Our last stop on the guys’ day-out tour was a whiskey bar with a secret door.

“What the hell kind of place did you bring us to?” Brody groused. He was wearing a T-shirt, faded denim, and boots that brought the Texas dust to LA. He looked like he belonged at a classy bar as much as I did.

Jude pressed the button next to the carved wood doorframe and scowled at Brody. “You love whiskey. Stop your bitching and moaning.”

“Gideon recommended this place, didn’t he?” Jesse guessed.

“Yeah,” Jude admitted as a man in suspenders and a flat cap opened the door and ushered us inside a whiskey wonderland. The bar had tartan wallpaper, candle-lit leather booths, and jazz music piping from the speakers. It looked more like New York than LA which was probably why Gideon liked it.

He claimed that LA was soulless. “I hate that fucking city,” he’d said.

Which didn’t surprise me.

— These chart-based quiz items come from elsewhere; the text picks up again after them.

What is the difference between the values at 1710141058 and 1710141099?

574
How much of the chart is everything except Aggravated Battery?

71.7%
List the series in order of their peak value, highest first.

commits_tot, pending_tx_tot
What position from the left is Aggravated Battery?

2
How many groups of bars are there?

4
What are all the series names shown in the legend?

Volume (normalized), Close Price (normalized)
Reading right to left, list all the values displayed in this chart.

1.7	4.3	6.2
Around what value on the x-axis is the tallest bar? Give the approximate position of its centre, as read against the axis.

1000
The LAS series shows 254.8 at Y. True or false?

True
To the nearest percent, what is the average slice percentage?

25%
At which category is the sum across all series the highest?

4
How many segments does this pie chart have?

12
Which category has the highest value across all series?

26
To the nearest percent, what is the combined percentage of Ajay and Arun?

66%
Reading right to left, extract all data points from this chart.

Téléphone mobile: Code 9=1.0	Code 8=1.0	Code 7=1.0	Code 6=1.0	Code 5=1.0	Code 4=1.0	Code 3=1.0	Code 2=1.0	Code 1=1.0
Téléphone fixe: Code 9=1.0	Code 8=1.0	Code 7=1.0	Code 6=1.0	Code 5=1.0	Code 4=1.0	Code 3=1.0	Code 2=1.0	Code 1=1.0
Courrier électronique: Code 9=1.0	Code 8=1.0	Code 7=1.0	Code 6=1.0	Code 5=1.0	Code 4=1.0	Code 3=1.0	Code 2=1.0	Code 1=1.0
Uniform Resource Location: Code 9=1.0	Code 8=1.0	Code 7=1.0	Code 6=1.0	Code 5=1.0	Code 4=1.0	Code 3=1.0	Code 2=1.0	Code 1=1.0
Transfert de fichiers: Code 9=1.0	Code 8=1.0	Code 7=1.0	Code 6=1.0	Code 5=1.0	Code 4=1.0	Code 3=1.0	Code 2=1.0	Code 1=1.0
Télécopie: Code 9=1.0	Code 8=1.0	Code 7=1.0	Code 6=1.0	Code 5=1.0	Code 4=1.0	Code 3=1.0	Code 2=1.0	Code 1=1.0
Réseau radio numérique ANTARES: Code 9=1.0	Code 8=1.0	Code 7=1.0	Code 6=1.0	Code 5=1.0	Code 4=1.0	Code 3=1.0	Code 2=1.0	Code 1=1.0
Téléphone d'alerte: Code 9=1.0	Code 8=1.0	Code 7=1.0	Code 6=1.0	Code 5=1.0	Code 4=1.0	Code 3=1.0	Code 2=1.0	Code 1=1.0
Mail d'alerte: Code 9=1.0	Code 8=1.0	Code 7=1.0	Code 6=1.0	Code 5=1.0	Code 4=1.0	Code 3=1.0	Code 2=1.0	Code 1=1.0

Gideon hated everything.

“This place is cool. I like it,” Holden added as we congregated in front of the dark wood bar with backlit glass shelves of whiskey. “They have a good whiskey selection.”

That was Holden’s new venture. Making whiskey.

Before we got too comfortable, Jude herded us outside, and we snagged two four-tops on the private patio and pushed them together. Once we were seated, the whiskey was served to our party of seven—four McCallisters and three Cavanaugh brothers—and Jude passed out cigars.